Everyone gets their inspiration from somewhere - if a designer tells you otherwise they’re lying. And the more secure they are about themselves and their work, the more honest a designer can be about the sources of their inspiration. Perhaps they’ll even mention one or two other creatives that influence them. Often, it’s Rei Kawakubo of Comme des Garçons. She’s a ‘designers’ designer’ - no one will ever bat an eyelid if you cite her as someone you look up to.
But when it comes to inspiration for collections or individual garments, designers tend to be vague - either it was the latest blockbuster exhibition at Tate Modern, or the films of an obscure Italian film director that shaped the silhouettes and the colour palette. Rarely do they go into much detail as the idea of literal inspiration is, arguably, something the fashion industry considers unattractive.
Well, if that’s the case, no-one told Kentaro Nakagomi. His Tokyo-based outerwear brand, Cohérence, produces items based on actual garments, worn by real people. He even names these coats and jackets after said people. Though it’s not just anyone that Nakagomi-san deems worthy of being immortalised in one of his designs. Thankfully, he steers clear of more well worn style icons like Steve McQueen, Paul Newman, and Frank Sinatra, and instead looks to titans of 20th century art and culture. Academic heavyweights such as Albert Camus, Le Corbusier, Marcel Duchamp, Léonard Foujita, Tristan Tzara and Jean Cocteau are Nakagomi-san’s sartorial heroes. Instead of bubblegum pop and R&B, the Cohérence universe is populated by Dada and Surrealism, jazz music, Lost Generation-writers, and new wave cinema. It’s a certainly a cultural mish-mash, but one with a strong narrative through-line – it all feels of a piece.

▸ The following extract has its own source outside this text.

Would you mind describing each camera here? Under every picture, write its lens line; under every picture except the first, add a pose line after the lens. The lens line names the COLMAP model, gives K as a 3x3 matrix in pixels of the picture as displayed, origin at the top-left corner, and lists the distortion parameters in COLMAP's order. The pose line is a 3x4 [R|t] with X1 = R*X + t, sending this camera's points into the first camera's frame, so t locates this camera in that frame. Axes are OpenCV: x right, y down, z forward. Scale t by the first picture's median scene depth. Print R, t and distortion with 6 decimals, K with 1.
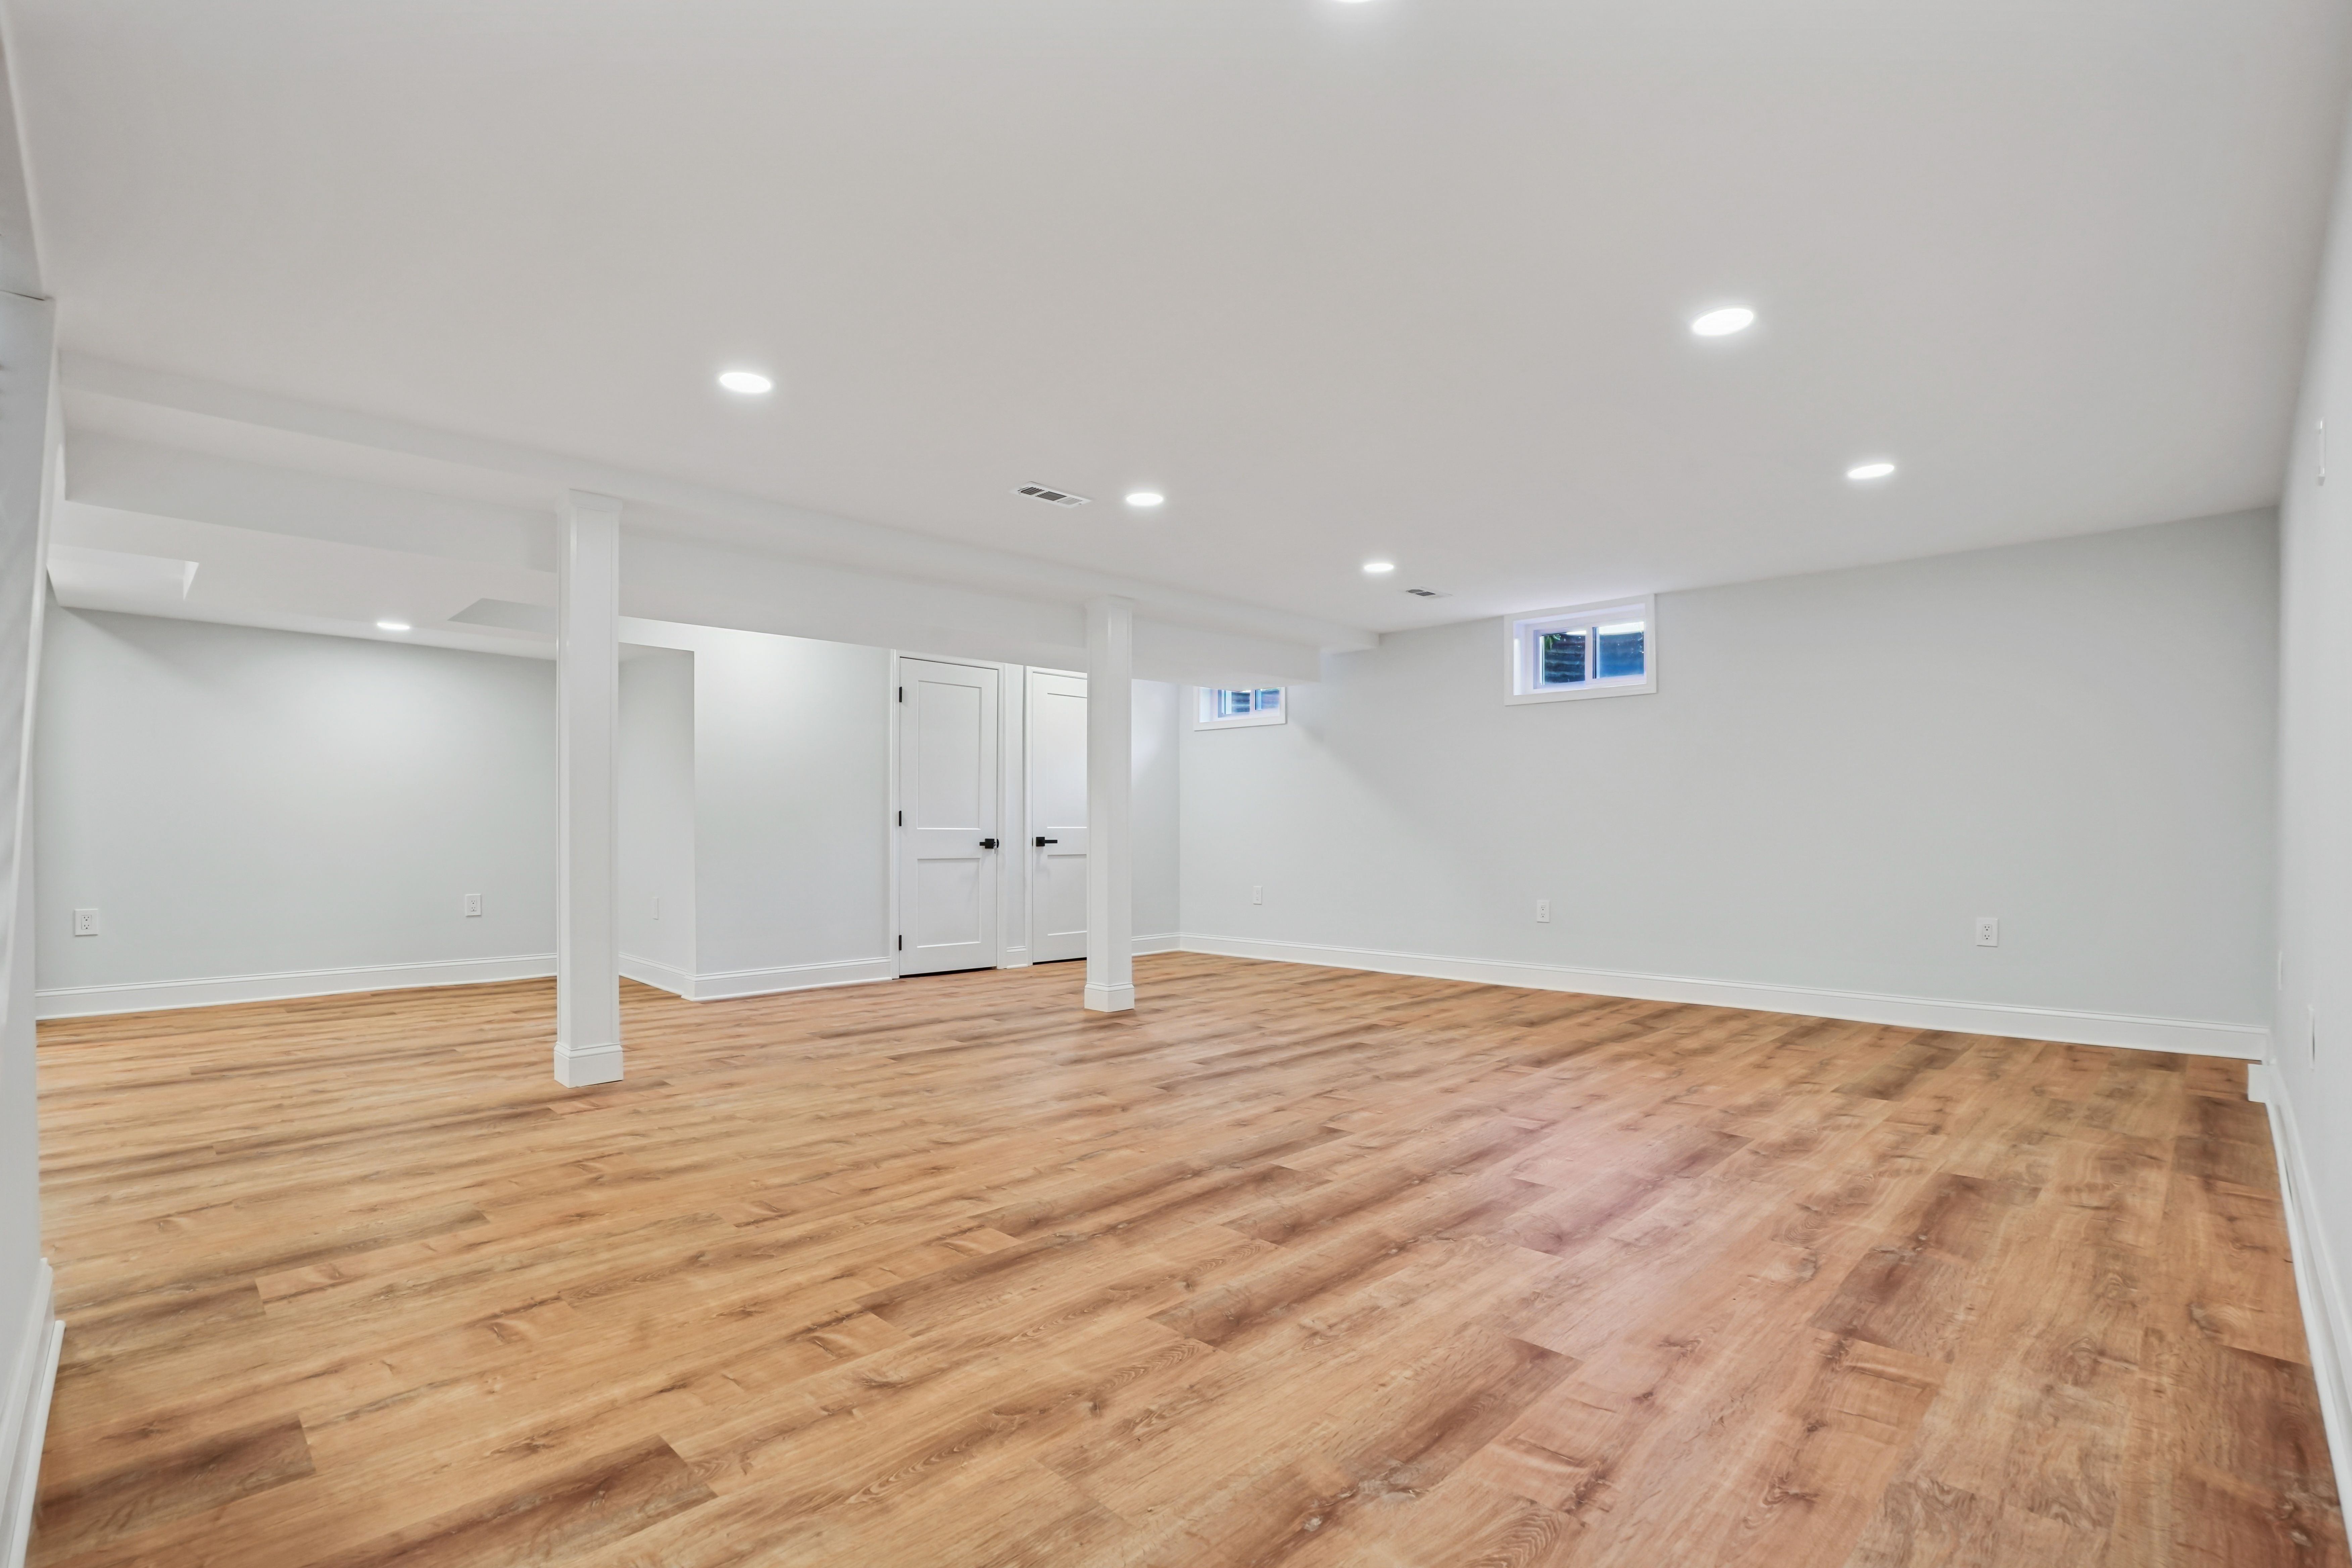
lens RADIAL K [[1108.2, 0, 1180.8], [0, 1108.2, 804.9], [0, 0, 1]] dist [-0.069067, 0.026368]
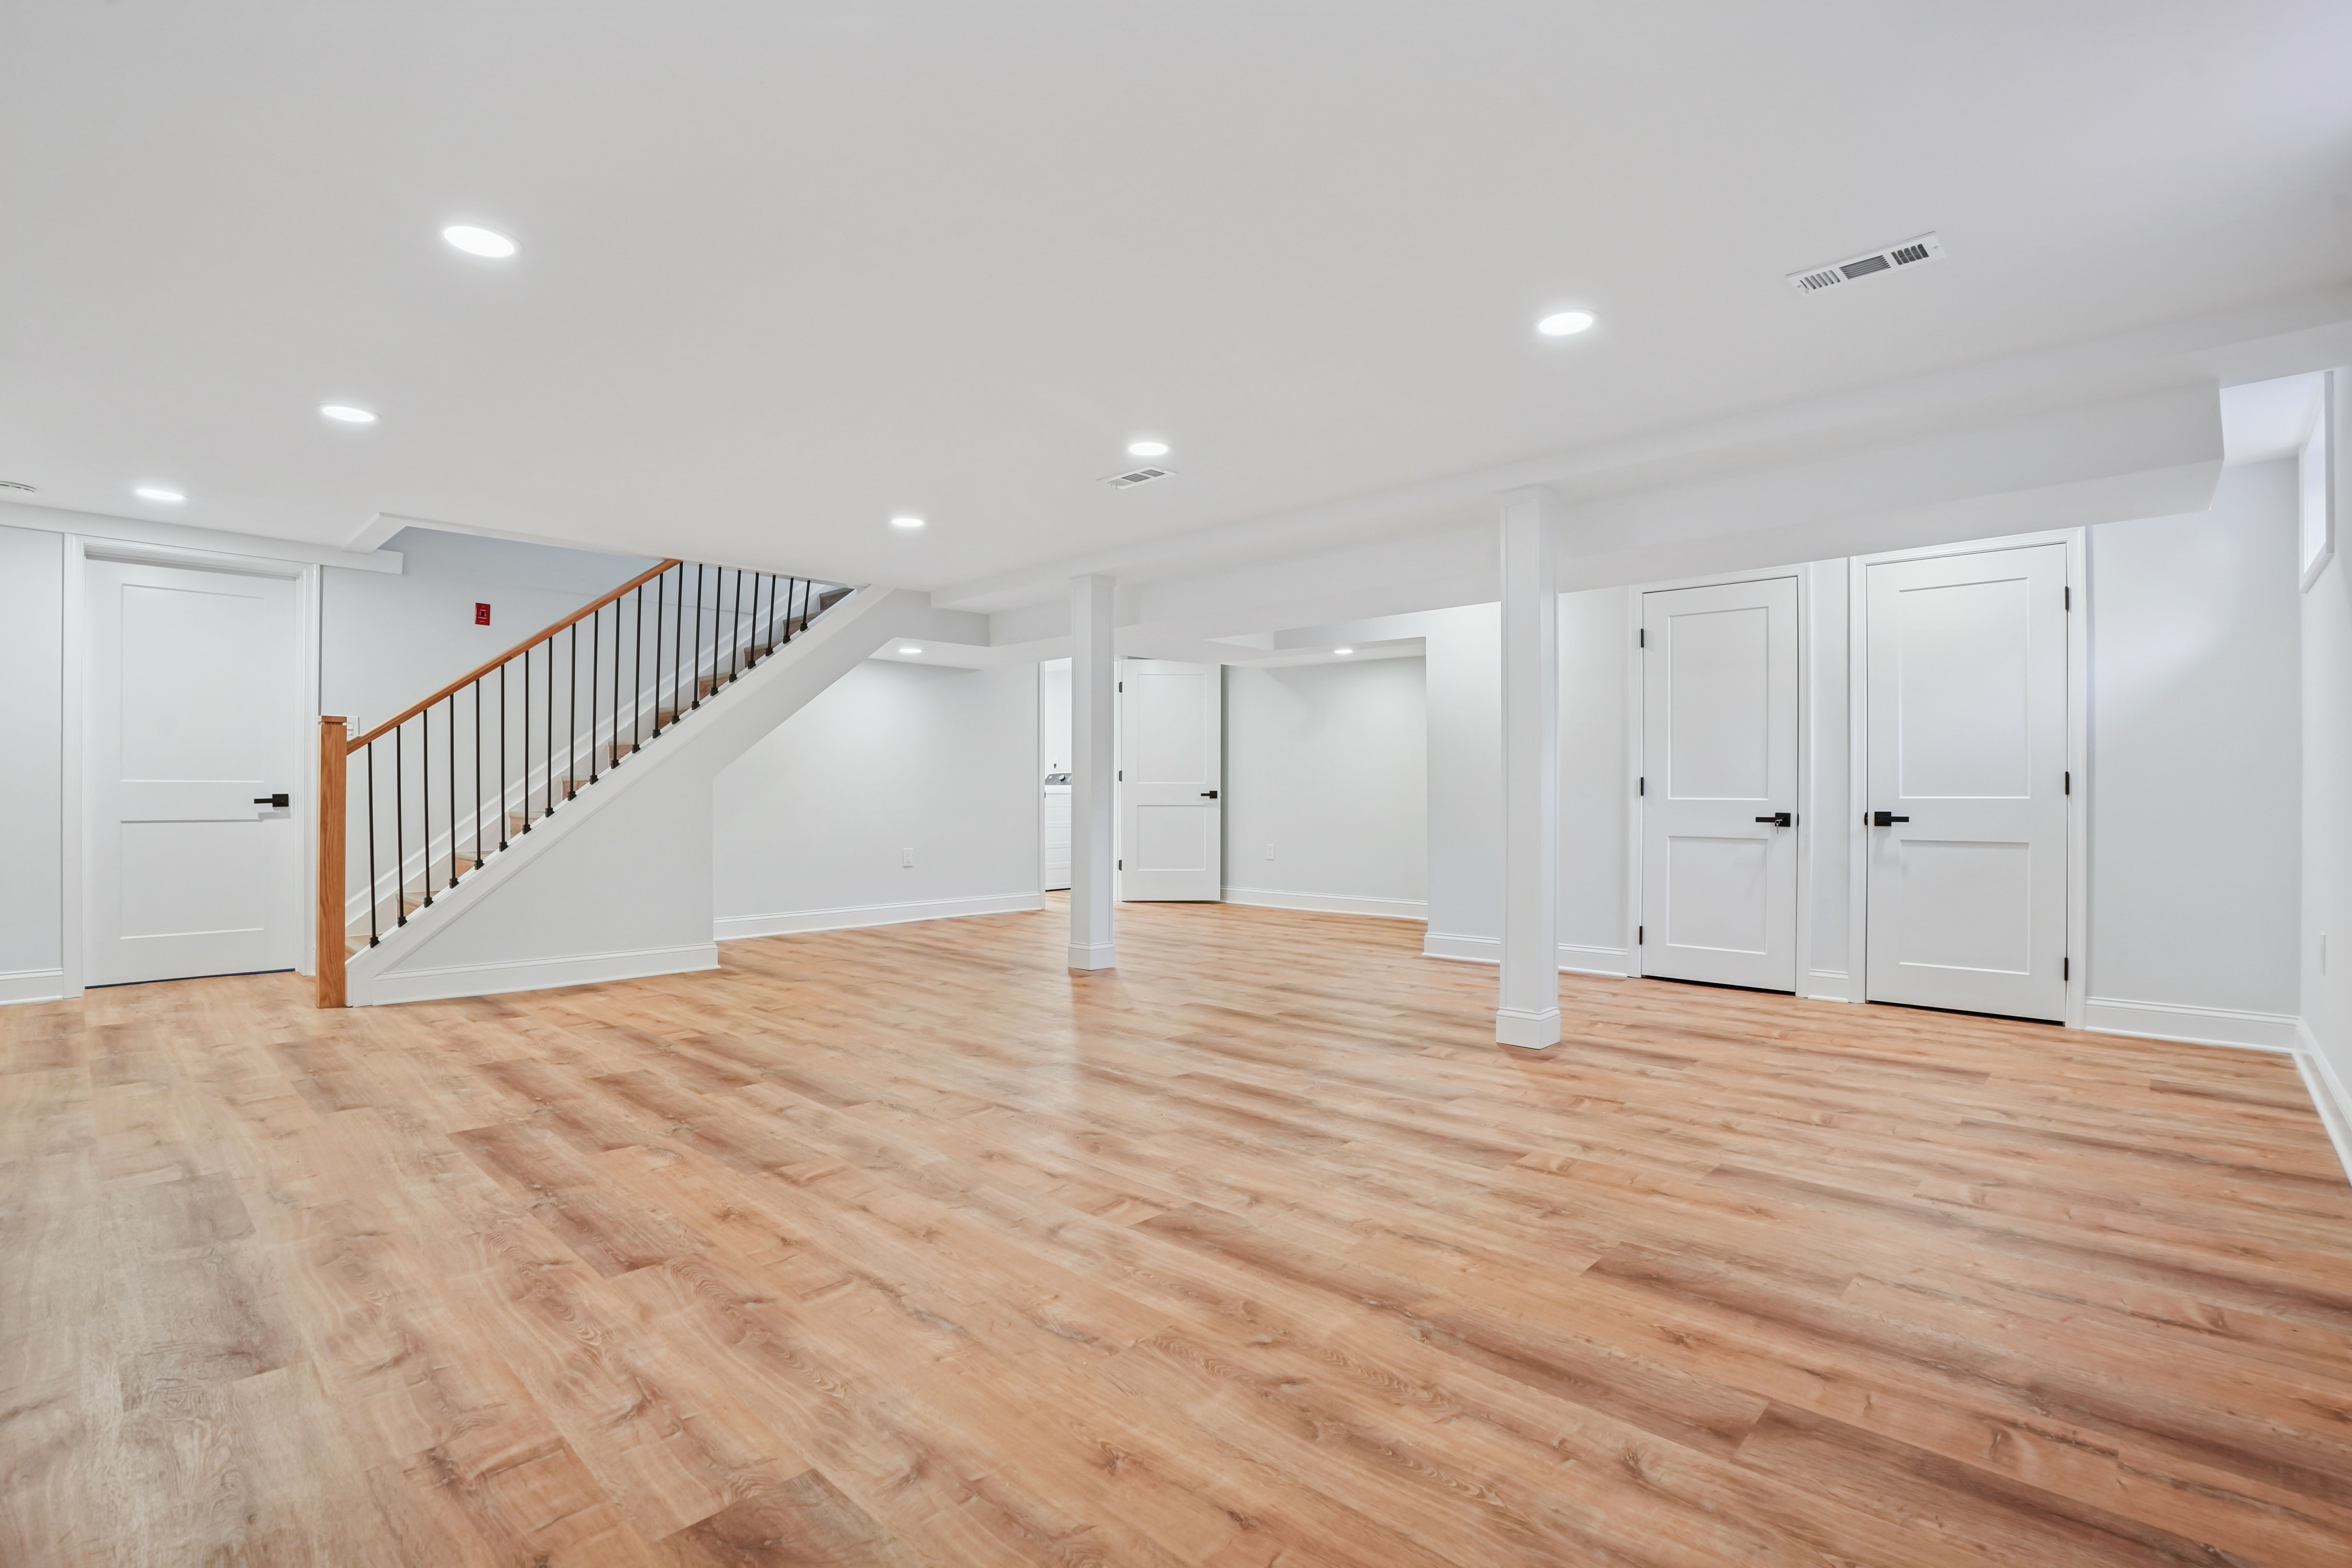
lens RADIAL K [[1095.4, 0, 1176.0], [0, 1095.4, 784.0], [0, 0, 1]] dist [-0.052847, 0.020393]
pose [[0.011646, -0.006365, -0.999912, 1.102540], [0.024692, 0.999677, -0.006076, 0.012939], [0.999627, -0.024619, 0.011800, 1.242986]]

There’s something romantic about this way of informing a brand. Most designers look back, in one way or another, allowing archives and past designs to colour the future, but Nakagomi-san isn’t afraid to tie his products directly to these specific figures. Each Cohérence piece draws literal inspiration from a photo of, say, architect Le Corbusier or artist Marcel Duchamp. The coat or jacket worn in the photo then becomes the starting point for the design process. But even though it’s a very specific brief, Nakagomi gives himself a poetic license to develop the garment and make it suitable for 21st century wardrobe demands. The best of both worlds, a collaboration between the past and the future, I suppose you could call it.

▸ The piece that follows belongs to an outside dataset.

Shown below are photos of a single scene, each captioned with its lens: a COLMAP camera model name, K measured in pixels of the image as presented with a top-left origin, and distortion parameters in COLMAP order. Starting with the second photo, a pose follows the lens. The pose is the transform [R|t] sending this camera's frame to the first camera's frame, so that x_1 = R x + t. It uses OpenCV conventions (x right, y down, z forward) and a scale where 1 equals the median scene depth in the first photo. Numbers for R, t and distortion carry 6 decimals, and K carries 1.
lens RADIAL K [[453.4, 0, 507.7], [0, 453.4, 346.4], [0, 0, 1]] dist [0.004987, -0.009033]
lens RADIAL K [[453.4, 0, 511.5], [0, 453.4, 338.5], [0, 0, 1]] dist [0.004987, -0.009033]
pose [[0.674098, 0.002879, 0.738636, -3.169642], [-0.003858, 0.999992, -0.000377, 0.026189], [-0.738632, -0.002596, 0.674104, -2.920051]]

Take the Le Corbusier coat for example. Called the ‘Corb,’ it features the same fundamental details – a generous lapel and raglan sleeves – as the one worn in an old photo of the French/Swiss architect. For his updated version, Nakagomi-san changed the fabrication and future-proofed the coat by using a high-density cotton gabardine, which adds lightness and considerable weather-resistant properties. Inside, the lining bears a striped pattern inspired by one of Jean Cocteau’s shirts. When wearing this coat, you can’t help but be surrounded by the cultural heroes of the past.
There’s no denying the connection between architecture and fashion; the shapes and angles of beautiful buildings have long been a classic starting point for designers, but now it seems Le Corbusier is also a style icon in his own right. Initially, one might first be drawn to his eyewear: Le Corbusier wore thick black plastic frames that helped define his face and added an intellectual touch to his features - not that he needed any help with that. But his signature dressy look - normally a suit and bow tie - is given a carefree feel with the addition of that relaxed outer layer. It is clearly these qualities that drew Nakagomi-san to him: his effortless cool combined with an undeniable talent and a never-ending impact on architecture, something that the Cohérence ‘Corb’ perfectly sums up.